■ **Exercise data**
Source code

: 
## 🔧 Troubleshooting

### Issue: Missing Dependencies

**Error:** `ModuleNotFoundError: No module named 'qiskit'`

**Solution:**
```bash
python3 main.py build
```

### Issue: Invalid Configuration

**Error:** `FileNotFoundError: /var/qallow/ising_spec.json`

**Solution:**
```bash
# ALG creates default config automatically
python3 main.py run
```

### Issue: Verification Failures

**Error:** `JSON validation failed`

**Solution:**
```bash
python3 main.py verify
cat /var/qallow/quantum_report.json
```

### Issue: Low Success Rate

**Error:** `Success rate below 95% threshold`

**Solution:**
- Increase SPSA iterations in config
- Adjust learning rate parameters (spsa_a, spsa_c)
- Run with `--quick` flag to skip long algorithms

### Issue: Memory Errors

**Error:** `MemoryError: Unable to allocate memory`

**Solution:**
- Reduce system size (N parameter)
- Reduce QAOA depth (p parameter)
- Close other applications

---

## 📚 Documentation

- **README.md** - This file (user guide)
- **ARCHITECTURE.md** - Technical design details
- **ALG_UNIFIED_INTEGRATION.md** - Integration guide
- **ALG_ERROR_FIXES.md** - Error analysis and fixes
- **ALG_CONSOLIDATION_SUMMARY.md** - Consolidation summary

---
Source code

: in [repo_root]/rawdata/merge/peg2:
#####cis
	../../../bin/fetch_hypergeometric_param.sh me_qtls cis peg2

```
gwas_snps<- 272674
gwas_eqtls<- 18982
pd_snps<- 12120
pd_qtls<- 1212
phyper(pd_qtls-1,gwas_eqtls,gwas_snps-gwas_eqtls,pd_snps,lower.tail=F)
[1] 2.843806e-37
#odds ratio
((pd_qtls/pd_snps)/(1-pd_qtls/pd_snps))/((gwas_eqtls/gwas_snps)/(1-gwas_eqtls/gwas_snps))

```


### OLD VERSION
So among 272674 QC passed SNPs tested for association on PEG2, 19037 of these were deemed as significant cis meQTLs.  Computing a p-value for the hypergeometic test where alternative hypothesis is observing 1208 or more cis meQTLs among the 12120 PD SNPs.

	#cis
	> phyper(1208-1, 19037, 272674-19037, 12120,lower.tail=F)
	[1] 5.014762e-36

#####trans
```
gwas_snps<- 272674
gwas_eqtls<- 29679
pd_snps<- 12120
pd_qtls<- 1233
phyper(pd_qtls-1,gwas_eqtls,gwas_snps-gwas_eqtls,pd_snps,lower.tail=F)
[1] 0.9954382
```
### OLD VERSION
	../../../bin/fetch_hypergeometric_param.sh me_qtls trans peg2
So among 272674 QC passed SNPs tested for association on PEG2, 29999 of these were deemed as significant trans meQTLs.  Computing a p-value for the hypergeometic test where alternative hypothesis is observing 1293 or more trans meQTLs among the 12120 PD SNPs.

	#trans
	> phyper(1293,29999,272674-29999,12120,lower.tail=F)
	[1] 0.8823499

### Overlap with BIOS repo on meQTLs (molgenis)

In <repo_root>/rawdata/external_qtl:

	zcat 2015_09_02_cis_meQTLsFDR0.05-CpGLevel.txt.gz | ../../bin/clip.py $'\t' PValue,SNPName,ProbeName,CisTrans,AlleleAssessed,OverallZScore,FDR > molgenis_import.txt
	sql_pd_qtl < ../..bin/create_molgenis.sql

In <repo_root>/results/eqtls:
* * *
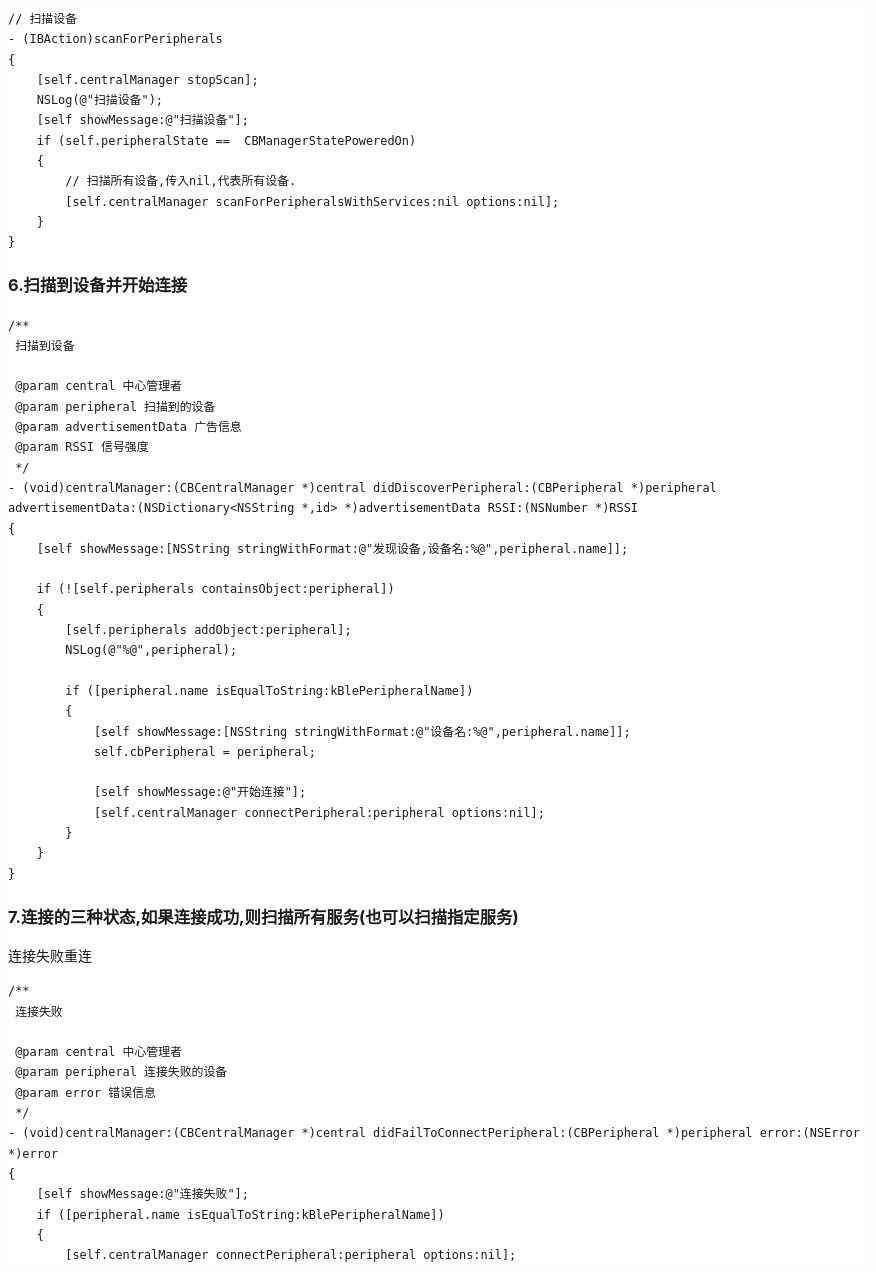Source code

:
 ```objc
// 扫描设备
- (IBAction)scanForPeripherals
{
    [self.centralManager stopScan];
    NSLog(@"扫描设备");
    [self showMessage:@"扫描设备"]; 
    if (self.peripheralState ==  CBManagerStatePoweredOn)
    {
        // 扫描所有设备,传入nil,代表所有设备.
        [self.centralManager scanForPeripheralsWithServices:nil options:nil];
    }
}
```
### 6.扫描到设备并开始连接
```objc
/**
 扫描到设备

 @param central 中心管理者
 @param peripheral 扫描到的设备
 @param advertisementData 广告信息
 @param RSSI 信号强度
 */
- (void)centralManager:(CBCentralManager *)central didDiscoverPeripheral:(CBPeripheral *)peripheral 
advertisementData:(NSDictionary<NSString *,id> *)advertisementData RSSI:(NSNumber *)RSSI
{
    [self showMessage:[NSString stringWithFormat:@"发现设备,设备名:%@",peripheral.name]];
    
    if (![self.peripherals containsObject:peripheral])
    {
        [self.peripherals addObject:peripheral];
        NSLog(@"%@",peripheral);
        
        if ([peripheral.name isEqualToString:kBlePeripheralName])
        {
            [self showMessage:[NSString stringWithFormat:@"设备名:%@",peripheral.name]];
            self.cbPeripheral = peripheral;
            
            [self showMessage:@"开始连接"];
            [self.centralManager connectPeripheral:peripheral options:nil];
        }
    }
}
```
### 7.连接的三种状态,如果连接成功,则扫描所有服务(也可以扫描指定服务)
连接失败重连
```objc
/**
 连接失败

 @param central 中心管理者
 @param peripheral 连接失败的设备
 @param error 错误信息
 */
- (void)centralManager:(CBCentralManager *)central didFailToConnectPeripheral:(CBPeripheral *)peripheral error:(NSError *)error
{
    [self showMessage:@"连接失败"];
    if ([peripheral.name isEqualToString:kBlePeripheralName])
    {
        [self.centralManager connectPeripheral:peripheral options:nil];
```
...
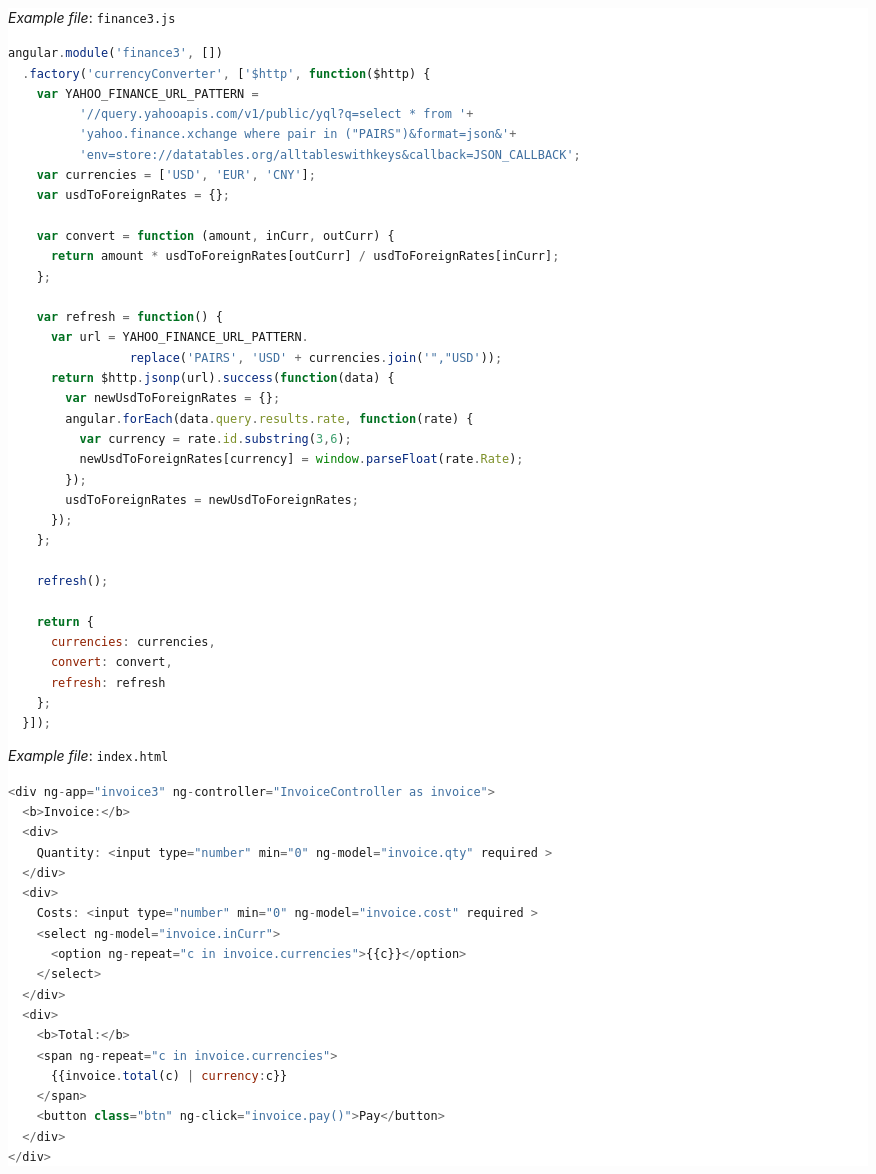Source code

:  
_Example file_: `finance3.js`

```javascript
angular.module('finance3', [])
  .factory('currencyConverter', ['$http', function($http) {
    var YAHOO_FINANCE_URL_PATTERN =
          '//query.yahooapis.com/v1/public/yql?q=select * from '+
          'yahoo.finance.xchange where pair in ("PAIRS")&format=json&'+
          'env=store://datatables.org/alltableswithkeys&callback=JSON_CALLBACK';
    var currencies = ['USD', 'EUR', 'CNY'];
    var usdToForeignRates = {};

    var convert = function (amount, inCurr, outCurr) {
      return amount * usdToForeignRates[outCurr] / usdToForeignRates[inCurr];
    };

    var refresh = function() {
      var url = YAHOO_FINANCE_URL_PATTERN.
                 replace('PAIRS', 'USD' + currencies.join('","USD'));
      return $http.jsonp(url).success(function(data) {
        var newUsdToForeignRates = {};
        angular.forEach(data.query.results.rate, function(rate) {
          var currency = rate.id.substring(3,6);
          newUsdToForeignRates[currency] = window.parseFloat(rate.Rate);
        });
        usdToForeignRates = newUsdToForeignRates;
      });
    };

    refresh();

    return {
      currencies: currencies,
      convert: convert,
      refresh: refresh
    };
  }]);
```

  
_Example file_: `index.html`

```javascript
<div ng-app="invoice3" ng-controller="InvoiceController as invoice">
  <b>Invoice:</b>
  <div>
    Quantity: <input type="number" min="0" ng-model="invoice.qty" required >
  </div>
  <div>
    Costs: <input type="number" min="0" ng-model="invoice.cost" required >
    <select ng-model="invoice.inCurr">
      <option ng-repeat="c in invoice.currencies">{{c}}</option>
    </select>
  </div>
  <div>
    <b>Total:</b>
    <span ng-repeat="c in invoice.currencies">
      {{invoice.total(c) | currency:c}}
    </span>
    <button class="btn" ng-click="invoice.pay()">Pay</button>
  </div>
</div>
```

■ **Exercise goal**
Copy whichever lines of the records above contain the word "kBlePeripheralName".

■ **Reply**
        if ([peripheral.name isEqualToString:kBlePeripheralName])
    if ([peripheral.name isEqualToString:kBlePeripheralName])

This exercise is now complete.